> Selected extract:
=== Section Start ===
Motorslice is one of those games that looks approachable right up until the first boss caves your skull in for the 30th time. Developed by Regular Studio and published by Top Hat Studios, it's a parkour action-adventure where you play as P, a Slicer tasked with dismantling hostile autonomous machines inside a brutalist megastructure. The movement is deliberate, the parry system is buried inside your heavy attack, and almost nothing is explained outright. After testing every mechanic against the game's 8 bosses, here's what actually matters.
What is Motorslice and how does it play?
Motorslice sits somewhere between Mirror's Edge, Shadow of the Colossus, and Celeste. You parkour through a post-apocalyptic megastructure, fight construction machinery ranging from small autonomous drones to colossal dump trucks, and climb bosses apart piece by piece rather than just hacking at them from the ground. P is voiced by Kira Buckland (best known as 2B in NieR: Automata), and her companion Orbie is a malfunctioning orb drone that functions as your camera and occasionally interacts with the environment.
The game costs around $17.99 and is available on PC via Steam, PlayStation 5, and Xbox. It runs well on Steam Deck at default settings, though capping to 40fps extends battery life noticeably.
According to a full playthrough documented by Couch Soup, one reviewer finished the game in 12 hours with 548 deaths. That's not a horror story, that's the game working as intended. You die fast, restart instantly, and try again.
Deaths are tracked and displayed in-game. The checkpoint respawn is nearly instantaneous, framed narratively as P waking from a nap. The frustration ceiling stays low because of this.
=== Section End ===
> Listed records:
=== Section Start ===
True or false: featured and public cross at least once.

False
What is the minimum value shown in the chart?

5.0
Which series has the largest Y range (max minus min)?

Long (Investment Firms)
=== Section End ===
> Work item:
Carry on with the guide to the game Motorslice, picking up after its last sentence. The data that come after the guide to Motorslice were taken from a separate source.

> Task result:
How does movement work in Motorslice?
Movement is the core puzzle of this game. Get these fundamentals wrong and you'll spend most of your time falling.
Sprint, slide, and wall run
- Sprint is your default pace. The base jog is too slow for most jump distances, so treat sprinting as your normal state.
- Wall running triggers automatically when you jump toward a wall mid-air. You don't need to hold a direction into it.
- Sliding is your invincibility frame. Most saws and crushers can't be jumped over; you slide under them. This is the mechanic the game never tells you.
- Double-jump resets after a wall run, a chainsaw anchor, or hitting a pole. Chaining these together lets you cross gaps that look impossible on first sight.

Wall run resets your double jump
Chainsaw anchoring: your grappling hook
The biggest mistake new players make is treating the chainsaw purely as a weapon. According to the MOTORSLICE.org tips guide, it anchors onto orange surfaces and functions as movement. Think of it as a grappling hook with a blade attached.
- Most weak points require a jump first, then attack mid-air. Running directly at them rarely works.
- If the chainsaw stops running mid-traversal, drop and re-press the attack button to re-anchor.
- Orange surfaces are your signal. If something glows orange, you can anchor on it, parry it, or both.
Chainsaw anchoring resets your double jump just like a wall run does. Once you internalize this, long traversal chains across the megastructure open up completely.
How does combat and parrying work?
This is where most players hit a wall. There is no dedicated parry button in Motorslice.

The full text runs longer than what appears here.